Conducting Multiple Imputation (MI):

  • Multiple Imputation (MI) using MCMC algorithms can be done using SPSS.
  •  Basic idea is to impute the missing variables one at a time, using the filled-in-value from one step as a predictor in all the subsequent steps. But you should decide which variables should be included to predict missingness and thus fill in the values on missing cases.
  •  SPSS uses linear regression for continuous variables, and logistic regression for categorical variables.
  •  Before start, incomplete variables must be defined as nominal or scale prior to imputation.
  • In SPSS, Analyze -> Multiple Imputation -> Impute Missing Data Values…
  • In Variables tab: Move variables to Variables in Model -> Select # of imputation in Imputations (e.g., 20) -> Choose imputed dataset name (e.g., imputed).

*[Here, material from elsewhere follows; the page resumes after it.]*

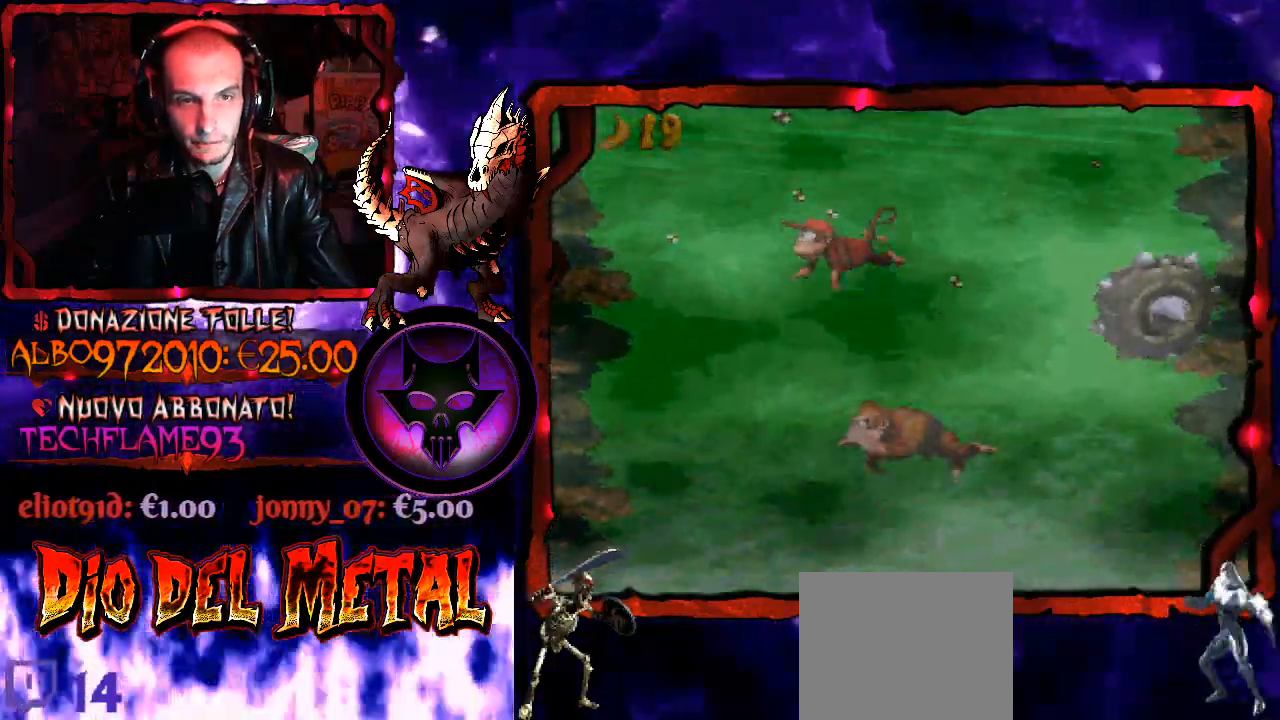
{"buttons": ["DPAD_UP"], "right_stick": "down-left", "button_events": [[100, "B", "up"], [167, "B", "down"], [267, "B", "up"]]}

In Method tab, choose Custom -> Fully conditional specification (MCMC) -> Choose # of iterations Maximum iterations (e.g., 10)

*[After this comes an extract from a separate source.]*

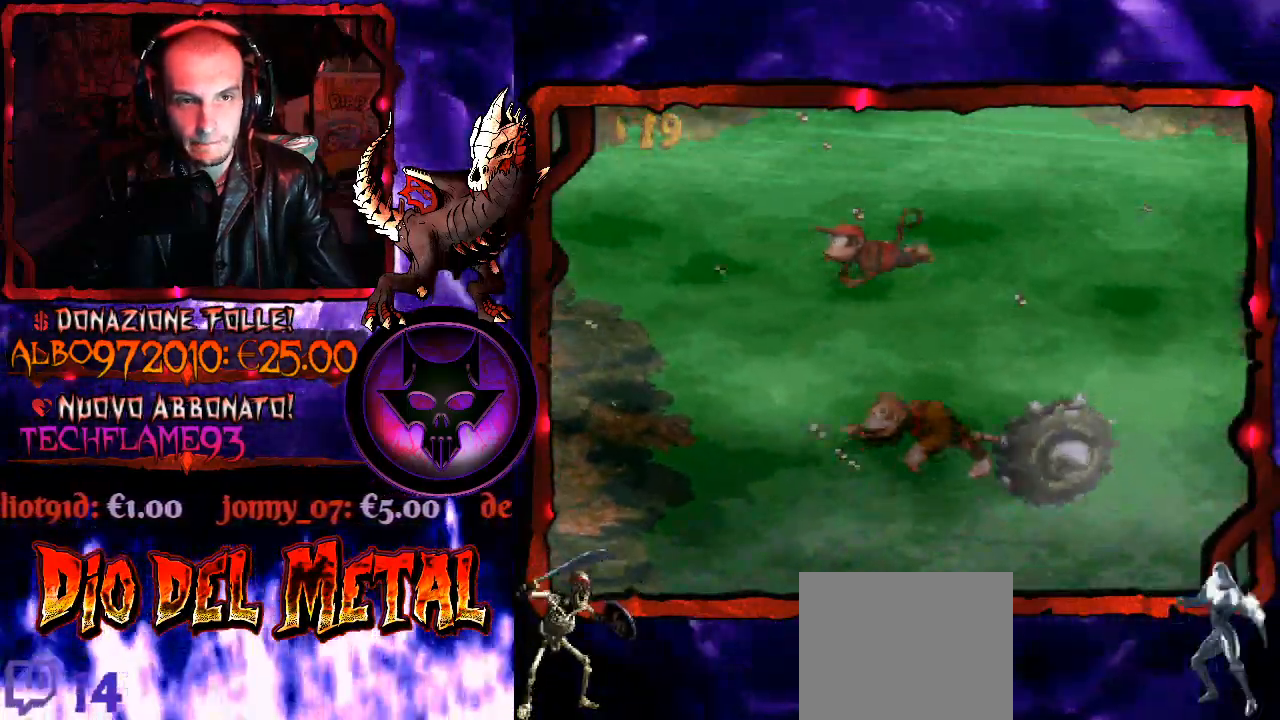
{"buttons": ["DPAD_LEFT"], "right_stick": "down-left", "button_events": [[133, "DPAD_LEFT", "down"], [133, "DPAD_UP", "up"]]}
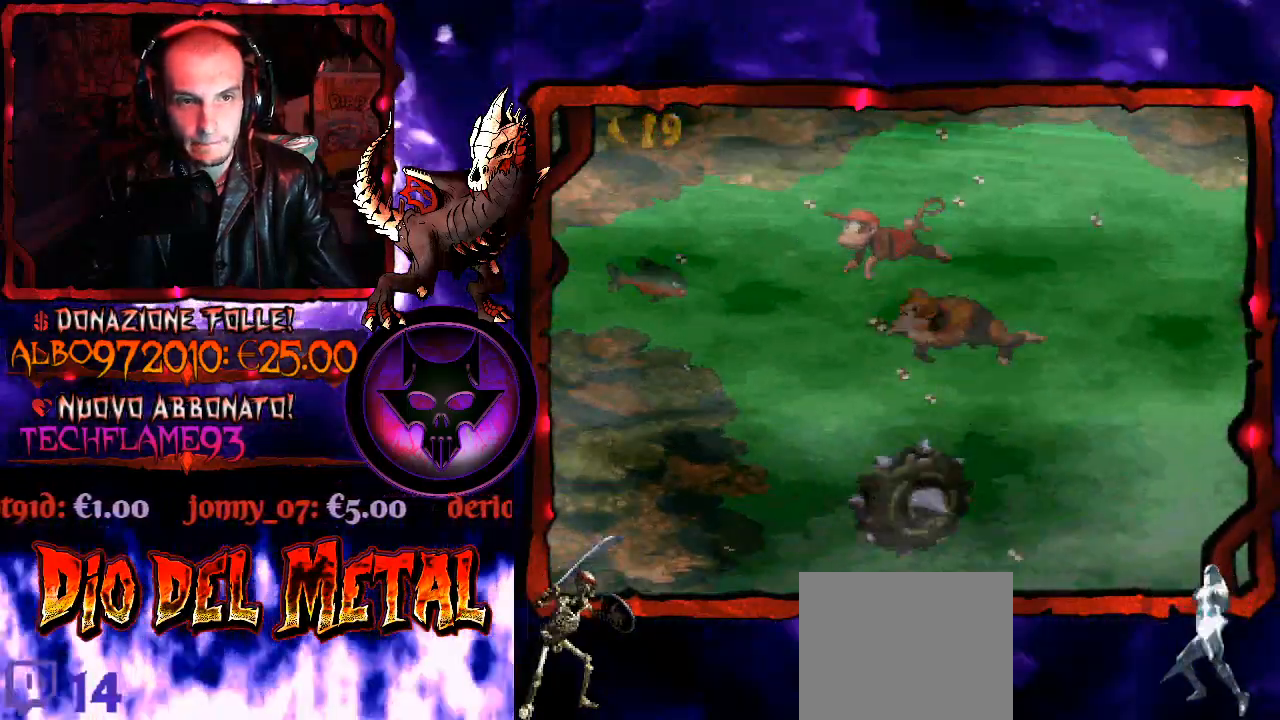
{"buttons": ["DPAD_LEFT"], "right_stick": "down-left", "button_events": [[33, "DPAD_UP", "down"], [67, "B", "down"], [167, "B", "up"], [200, "DPAD_UP", "up"], [267, "DPAD_UP", "down"], [367, "B", "down"], [467, "DPAD_UP", "up"], [500, "B", "up"]]}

  • Imputation output: SPSS stacks the imputed datasets into a single file as such
  • Split File and choose “Compare groups” option -> Move Imputation_ to Groups Based on… (Split file by Imputation_ and thus can run analysis by each imputation).
  • Run the subsequent analyses using the split dataset. For instance, let us suppose that our interest is to run regression predicting attdrug (Attitudes toward medication) by income and timedrs.
  • Run the subsequent analyses using the split dataset. For instance, let us suppose that our interest is to run regression predicting attdrug (Attitudes toward medication) by income and timedrs. The pooled estimates and standard errors appear at the bottom of table, when available (Note. analysis will provide the pooled estimates and standard errors).

Based on the regression results, we could conclude that timedrs is a significant predictor, and income is not a significant predictor p=.709.

From the above table we can see that the overall model is significant F(5, 105)=34.99, p<.05.